* _Work instructions_: Replace "Всички" with "Всякакви" wherever it appears in the entries below, and write out all of their lines again with nothing else altered. Omit the pictures from your answer.

* _Available data_:
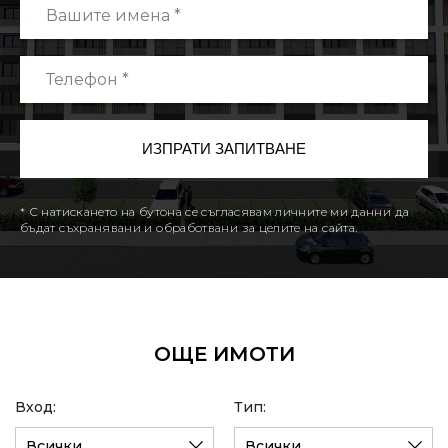
* С натискането на бутона се съгласявам личните ми данни да
бъдат съхранявани и обработвани за целите на сайта.
ОЩЕ ИМОТИ
Вход:
Тип:
Всички
Всички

* _The completed task_:
* С натискането на бутона се съгласявам личните ми данни да
бъдат съхранявани и обработвани за целите на сайта.
ОЩЕ ИМОТИ
Вход:
Тип:
Всякакви
Всякакви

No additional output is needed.